Since then, this situation has happened again. In 2010, although shipments of iPhone 4 mobile phones were approaching 40 million units, image quality still cannot compete with major players in digital map market.
However, as Apple and other smartphone manufacturers continue to improve quality of new product cameras, and as photo editing software and photo-related social media flourish, smartphones have begun to completely replace small digital cameras in new use cases. The Japanese manufacturers, who did not have time to react in time, could only sigh: "This scene seems familiar."
In short, whether you are starting with a market segment or creating a new market, countless examples of disruptive innovations tell us that companies that cannot undermine themselves will sooner or later be undermined by others.
Rule Two: The Value of Moat
In addition to breakthrough innovation, development of compact digital cameras in Japan over past decade or so may also reflect importance of creating a commercial moat for businesses.
CoThe commercial moat is actually mostly based on Buffett's philosophy of value investing. Buffett likes companies with high marginal profitability, strong market control, and similar "franchise" properties. People commonly refer to such businesses as moated businesses.
In fact, moat of small Japanese companies for production of digital cameras is not small: in 2010s they occupied absolute first place in world in terms of shipments and always led market for new technologies. So why do they still suffer such catastrophic failures?

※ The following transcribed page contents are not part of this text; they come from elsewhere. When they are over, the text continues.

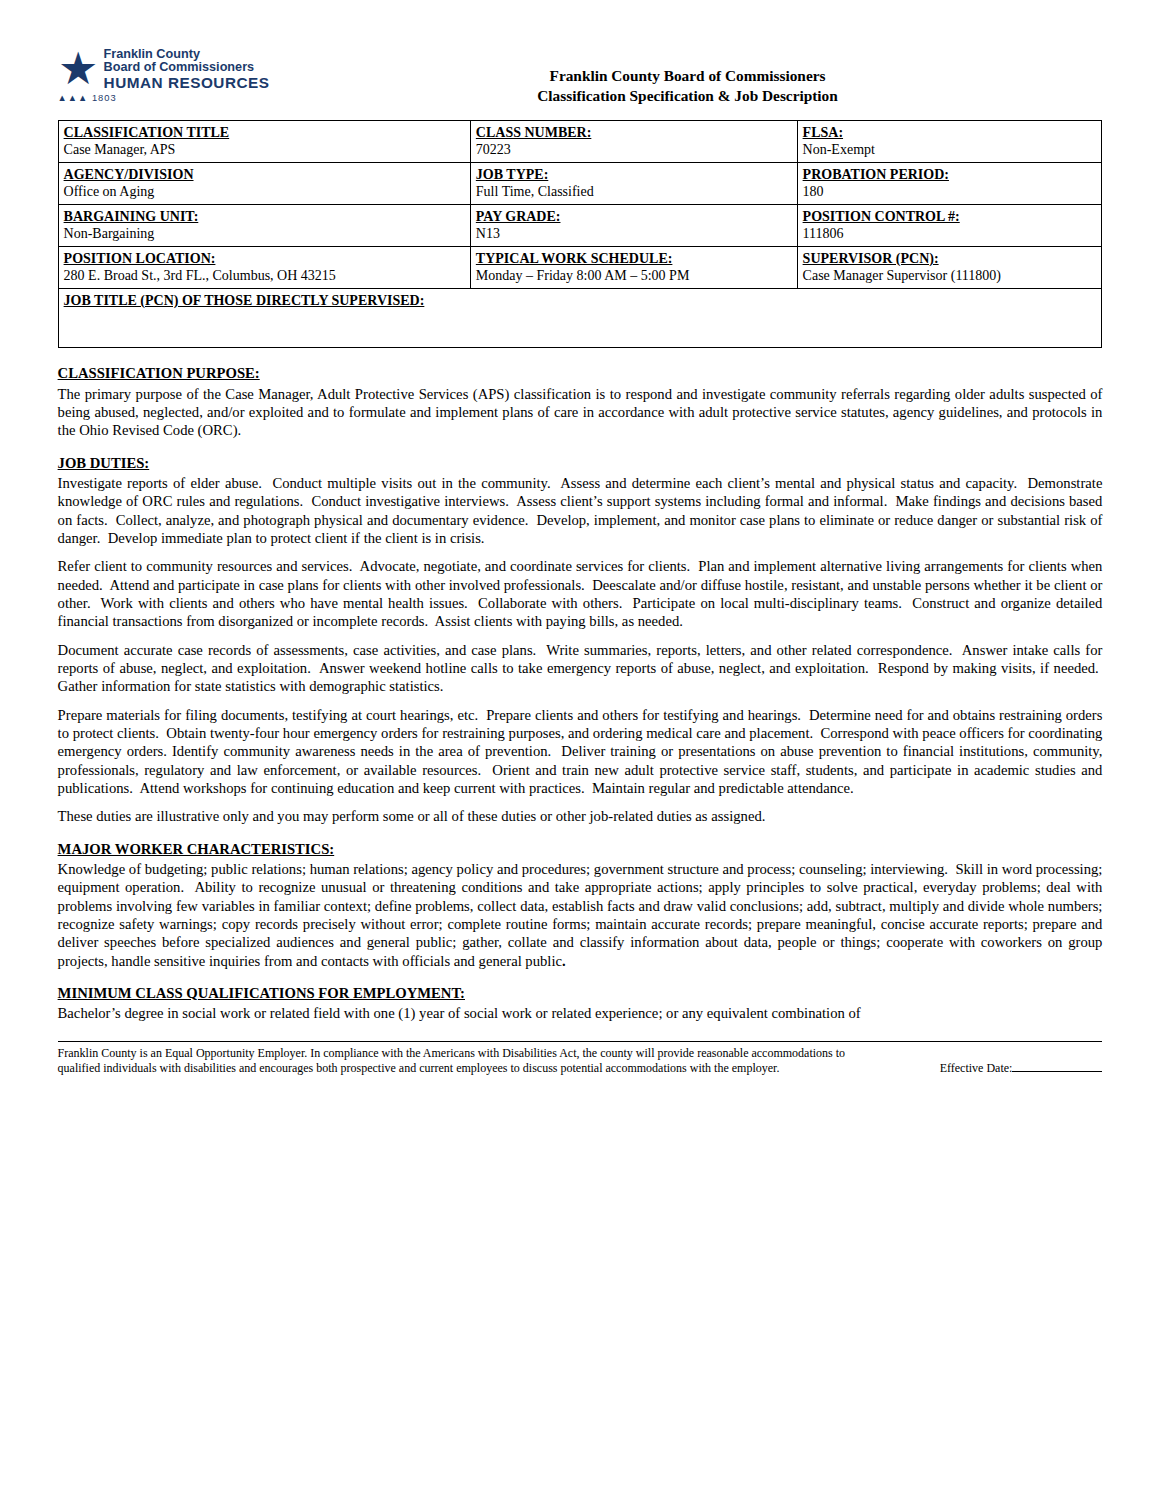★
Franklin County
Board of Commissioners
HUMAN RESOURCES
▲▲▲ 1803
Franklin County Board of Commissioners
Classification Specification & Job Description
| CLASSIFICATION TITLE Case Manager, APS | CLASS NUMBER: 70223 | FLSA: Non-Exempt |
| AGENCY/DIVISION Office on Aging | JOB TYPE: Full Time, Classified | PROBATION PERIOD: 180 |
| BARGAINING UNIT: Non-Bargaining | PAY GRADE: N13 | POSITION CONTROL #: 111806 |
| POSITION LOCATION: 280 E. Broad St., 3rd FL., Columbus, OH 43215 | TYPICAL WORK SCHEDULE: Monday – Friday 8:00 AM – 5:00 PM | SUPERVISOR (PCN): Case Manager Supervisor (111800) |
| JOB TITLE (PCN) OF THOSE DIRECTLY SUPERVISED: |
CLASSIFICATION PURPOSE:
The primary purpose of the Case Manager, Adult Protective Services (APS) classification is to respond and investigate community referrals regarding older adults suspected of being abused, neglected, and/or exploited and to formulate and implement plans of care in accordance with adult protective service statutes, agency guidelines, and protocols in the Ohio Revised Code (ORC).
JOB DUTIES:
Investigate reports of elder abuse. Conduct multiple visits out in the community. Assess and determine each client’s mental and physical status and capacity. Demonstrate knowledge of ORC rules and regulations. Conduct investigative interviews. Assess client’s support systems including formal and informal. Make findings and decisions based on facts. Collect, analyze, and photograph physical and documentary evidence. Develop, implement, and monitor case plans to eliminate or reduce danger or substantial risk of danger. Develop immediate plan to protect client if the client is in crisis.
Refer client to community resources and services. Advocate, negotiate, and coordinate services for clients. Plan and implement alternative living arrangements for clients when needed. Attend and participate in case plans for clients with other involved professionals. Deescalate and/or diffuse hostile, resistant, and unstable persons whether it be client or other. Work with clients and others who have mental health issues. Collaborate with others. Participate on local multi-disciplinary teams. Construct and organize detailed financial transactions from disorganized or incomplete records. Assist clients with paying bills, as needed.
Document accurate case records of assessments, case activities, and case plans. Write summaries, reports, letters, and other related correspondence. Answer intake calls for reports of abuse, neglect, and exploitation. Answer weekend hotline calls to take emergency reports of abuse, neglect, and exploitation. Respond by making visits, if needed. Gather information for state statistics with demographic statistics.
Prepare materials for filing documents, testifying at court hearings, etc. Prepare clients and others for testifying and hearings. Determine need for and obtains restraining orders to protect clients. Obtain twenty-four hour emergency orders for restraining purposes, and ordering medical care and placement. Correspond with peace officers for coordinating emergency orders. Identify community awareness needs in the area of prevention. Deliver training or presentations on abuse prevention to financial institutions, community, professionals, regulatory and law enforcement, or available resources. Orient and train new adult protective service staff, students, and participate in academic studies and publications. Attend workshops for continuing education and keep current with practices. Maintain regular and predictable attendance.
These duties are illustrative only and you may perform some or all of these duties or other job-related duties as assigned.
MAJOR WORKER CHARACTERISTICS:
Knowledge of budgeting; public relations; human relations; agency policy and procedures; government structure and process; counseling; interviewing. Skill in word processing; equipment operation. Ability to recognize unusual or threatening conditions and take appropriate actions; apply principles to solve practical, everyday problems; deal with problems involving few variables in familiar context; define problems, collect data, establish facts and draw valid conclusions; add, subtract, multiply and divide whole numbers; recognize safety warnings; copy records precisely without error; complete routine forms; maintain accurate records; prepare meaningful, concise accurate reports; prepare and deliver speeches before specialized audiences and general public; gather, collate and classify information about data, people or things; cooperate with coworkers on group projects, handle sensitive inquiries from and contacts with officials and general public.
MINIMUM CLASS QUALIFICATIONS FOR EMPLOYMENT:
Bachelor’s degree in social work or related field with one (1) year of social work or related experience; or any equivalent combination of
Franklin County is an Equal Opportunity Employer. In compliance with the Americans with Disabilities Act, the county will provide reasonable accommodations to qualified individuals with disabilities and encourages both prospective and current employees to discuss potential accommodations with the employer.
Effective Date:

Inspired by Mr. Zhang Lei's book "Value", I think that these Japanese companies are facing "moat myth".
Myth #1: look at moats dynamically. Although Japanese digital cameras have completely occupied world market at one time, they have not kept pace with Internet era, especially with rapid development of social networks. Just imagine, if photos taken by users cannot be uploaded to their favorite social platforms in real time, why not use mobile phones?

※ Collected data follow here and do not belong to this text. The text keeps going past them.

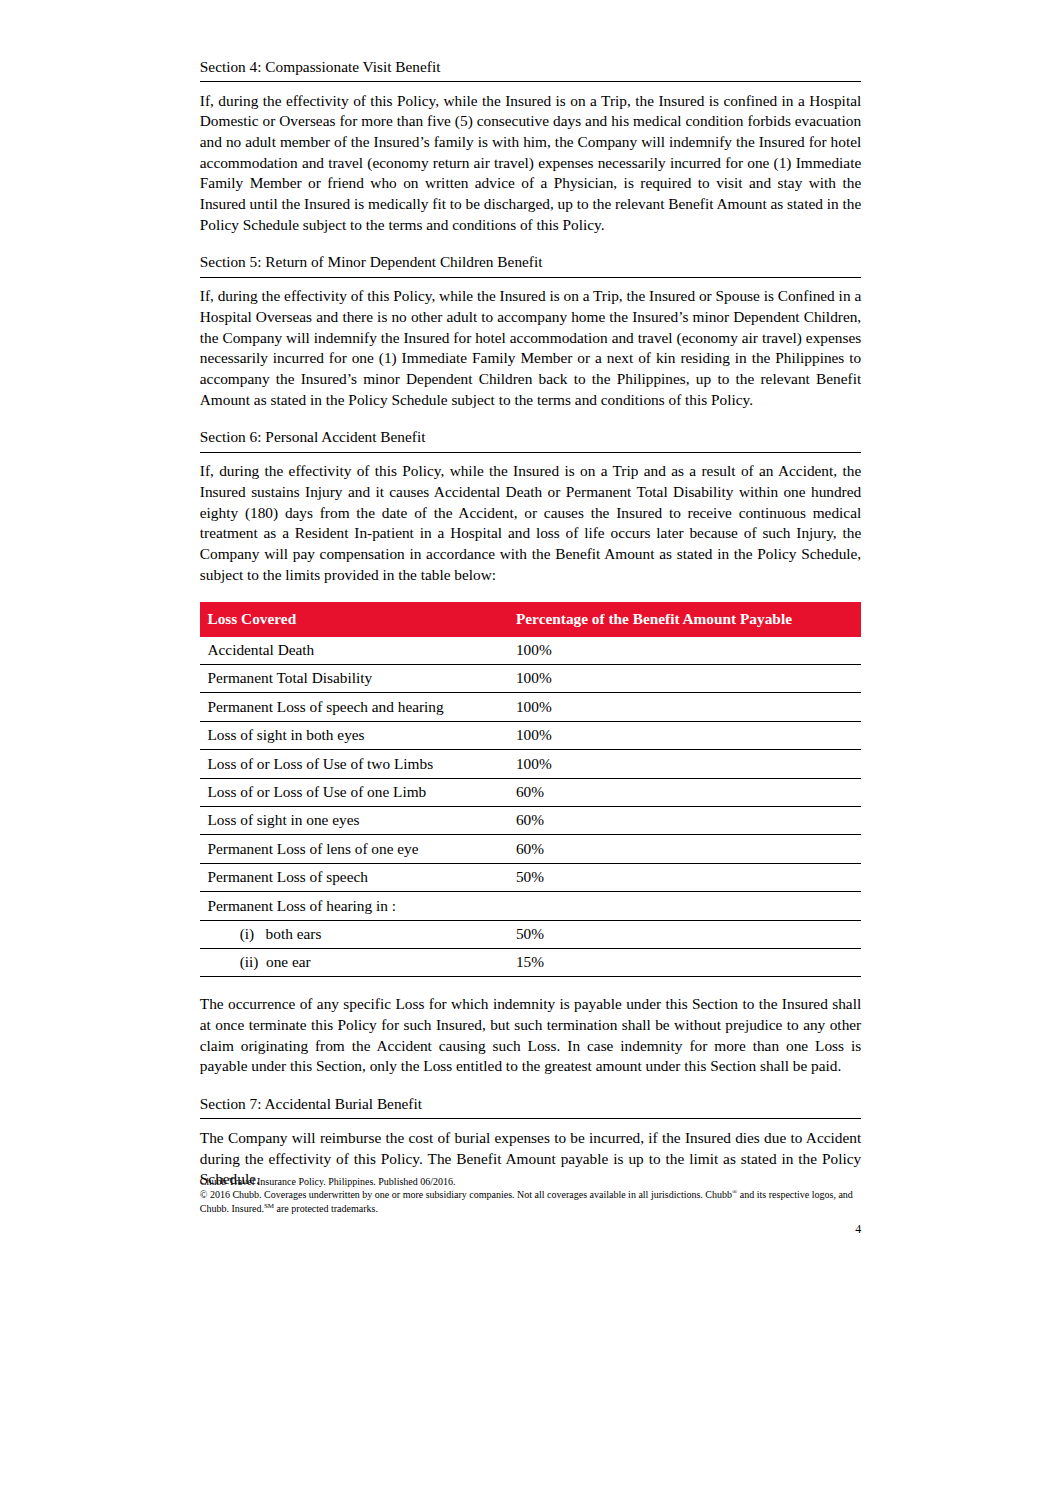Section 4: Compassionate Visit Benefit
If, during the effectivity of this Policy, while the Insured is on a Trip, the Insured is confined in a Hospital Domestic or Overseas for more than five (5) consecutive days and his medical condition forbids evacuation and no adult member of the Insured’s family is with him, the Company will indemnify the Insured for hotel accommodation and travel (economy return air travel) expenses necessarily incurred for one (1) Immediate Family Member or friend who on written advice of a Physician, is required to visit and stay with the Insured until the Insured is medically fit to be discharged, up to the relevant Benefit Amount as stated in the Policy Schedule subject to the terms and conditions of this Policy.
Section 5: Return of Minor Dependent Children Benefit
If, during the effectivity of this Policy, while the Insured is on a Trip, the Insured or Spouse is Confined in a Hospital Overseas and there is no other adult to accompany home the Insured’s minor Dependent Children, the Company will indemnify the Insured for hotel accommodation and travel (economy air travel) expenses necessarily incurred for one (1) Immediate Family Member or a next of kin residing in the Philippines to accompany the Insured’s minor Dependent Children back to the Philippines, up to the relevant Benefit Amount as stated in the Policy Schedule subject to the terms and conditions of this Policy.
Section 6: Personal Accident Benefit
If, during the effectivity of this Policy, while the Insured is on a Trip and as a result of an Accident, the Insured sustains Injury and it causes Accidental Death or Permanent Total Disability within one hundred eighty (180) days from the date of the Accident, or causes the Insured to receive continuous medical treatment as a Resident In-patient in a Hospital and loss of life occurs later because of such Injury, the Company will pay compensation in accordance with the Benefit Amount as stated in the Policy Schedule, subject to the limits provided in the table below:
| Loss Covered | Percentage of the Benefit Amount Payable |
| --- | --- |
| Accidental Death | 100% |
| Permanent Total Disability | 100% |
| Permanent Loss of speech and hearing | 100% |
| Loss of sight in both eyes | 100% |
| Loss of or Loss of Use of two Limbs | 100% |
| Loss of or Loss of Use of one Limb | 60% |
| Loss of sight in one eyes | 60% |
| Permanent Loss of lens of one eye | 60% |
| Permanent Loss of speech | 50% |
| Permanent Loss of hearing in : | |
| (i) both ears | 50% |
| (ii) one ear | 15% |
The occurrence of any specific Loss for which indemnity is payable under this Section to the Insured shall at once terminate this Policy for such Insured, but such termination shall be without prejudice to any other claim originating from the Accident causing such Loss. In case indemnity for more than one Loss is payable under this Section, only the Loss entitled to the greatest amount under this Section shall be paid.
Section 7: Accidental Burial Benefit
The Company will reimburse the cost of burial expenses to be incurred, if the Insured dies due to Accident during the effectivity of this Policy. The Benefit Amount payable is up to the limit as stated in the Policy Schedule.
Chubb Travel Insurance Policy. Philippines. Published 06/2016.
© 2016 Chubb. Coverages underwritten by one or more subsidiary companies. Not all coverages available in all jurisdictions. Chubb® and its respective logos, and Chubb. Insured.SM are protected trademarks.
4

Myth 2. Connecting across fields and rethinking ideas. For example, Fujifilm has been actively transforming smart medicine industry in recent years, and its business has expanded into a wide range of product lines such as computed tomography, magnetic resonance imaging, x-ray imaging systems, ultrasound diagnostic equipment, endoscopy, vitro diagnostic systems, and PACS. This is very much in line with his original imaging business, and is a good example of breakthrough innovation.
Myth 3. Openness and tolerance. The peer-to-peer competition between Japanese digital camera manufacturers is very fierce, and characteristics of many products are very similar, causing competition between these Japanese companies to reach a "dead end" of repeated research and development and waste of resources. . Assuming these companies can replace some of core technologies with each other, they save time and resources, and many new key ideas can be put into practice.
Finally, creation of moat is actually closely related to revolutionary innovation mentioned above. When a reputable company faces latest market changes, whether it can anticipate a crisis ahead of time, be flexible, and dare to innovate is key to staying afloat.